True, when put in such broad strokes, this might sound overwhelming and more than a little hard to believe. In reality, we are not so far away from what was just described. Let's look at two examples in order to gain a better understanding of the overall picture.
The first use case we are going to discuss has to do with the manufacturing industry. It is perhaps one that is less known to the public. However, it is also the one that dominates IoT applications as of now, the reason being that automation has been an integral part of the manufacturing industry for a long time, even before IoT existed as a concept. It is only natural that places where intense labor is performed, such as a factory, could benefit the most from automation as the amount of work that has to be done by humans can be significantly reduced. Up till now, this was mostly in the form of machines replacing human workers, doing various task with higher efficiency. Since IoT, has come into play the concept of Industry 4.0 has sprung to life.
By adding constant monitoring systems of sensors and actuators, any facility can be monitored 24/7. Furthermore, this monitoring process can be fully automated, removing the need for human involvement. Various sensors can monitor parameters of the equipment such as: temperature, mechanical stress, noise levels, current consumption, etc. This measured data can be plugged into predictive models and an estimate of the performance can be produced. Using the results, one can predict how long a machine would continue to operate incident-free, what its energy consumption is, how to optimize it, and determine potential output optimization, etc. In short, one does not need to wait for a visible result (worst case an incident) to take action and optimize production. This is as proactive an approach as it can be expected in such settings.
Another example would be smart agriculture and specifically irrigation systems. Water has always been a precious resource, and we can't produce more of it, we have as much of it as we are ever going to get, so we must use it sparingly.
Automated irrigation systems are not a novelty. However, smart irrigation systems are. It is no longer sufficient to set a cycle time and water a field over a preset time interval, we can now do better. Using a dense raster of battery-powered nodes it is possible to obtain real-time data on air temperature, humidity and pressure, soil moisture levels, the presence of rain or strong wind, etc. Using this input coupled with accurate weather data, it is possible to determine when the optimum time for watering crops is. This not only saves on precious water resources, but also reduces overall production cost and yield.
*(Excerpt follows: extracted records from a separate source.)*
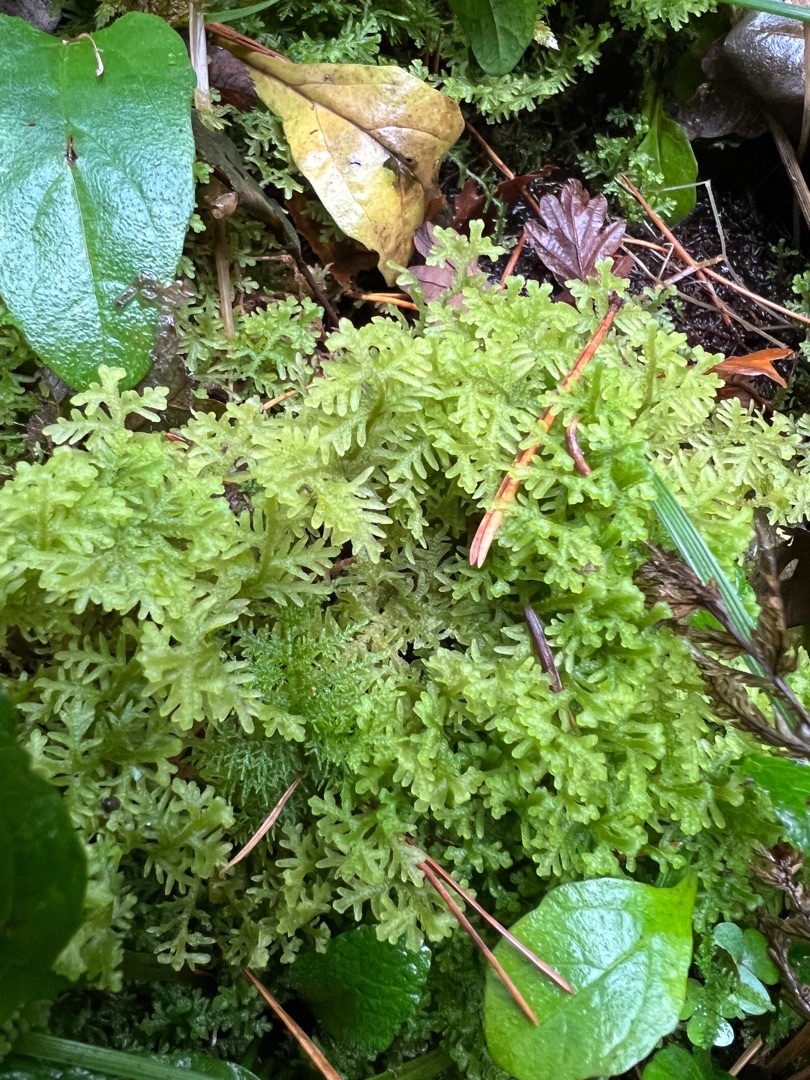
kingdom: Plantae
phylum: Marchantiophyta
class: Jungermanniopsida
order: Jungermanniales
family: Trichocoleaceae
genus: Trichocolea
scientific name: Trichocolea tomentella
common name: Bleg dunmos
Furthermore, this data can be gathered long term and a statistical analysis can be produced. It is extremely valuable in predicting future crop yields and trends in developing certain cultures. Again, this allows farmers using smart agricultural techniques made possible by IoT solutions to take a proactive approach for 5+ years periods and have an accurate estimate of yields and production costs.
We might not be able to control the weather, but we can be prepared for it, both short and long term, so as not to sacrifice production.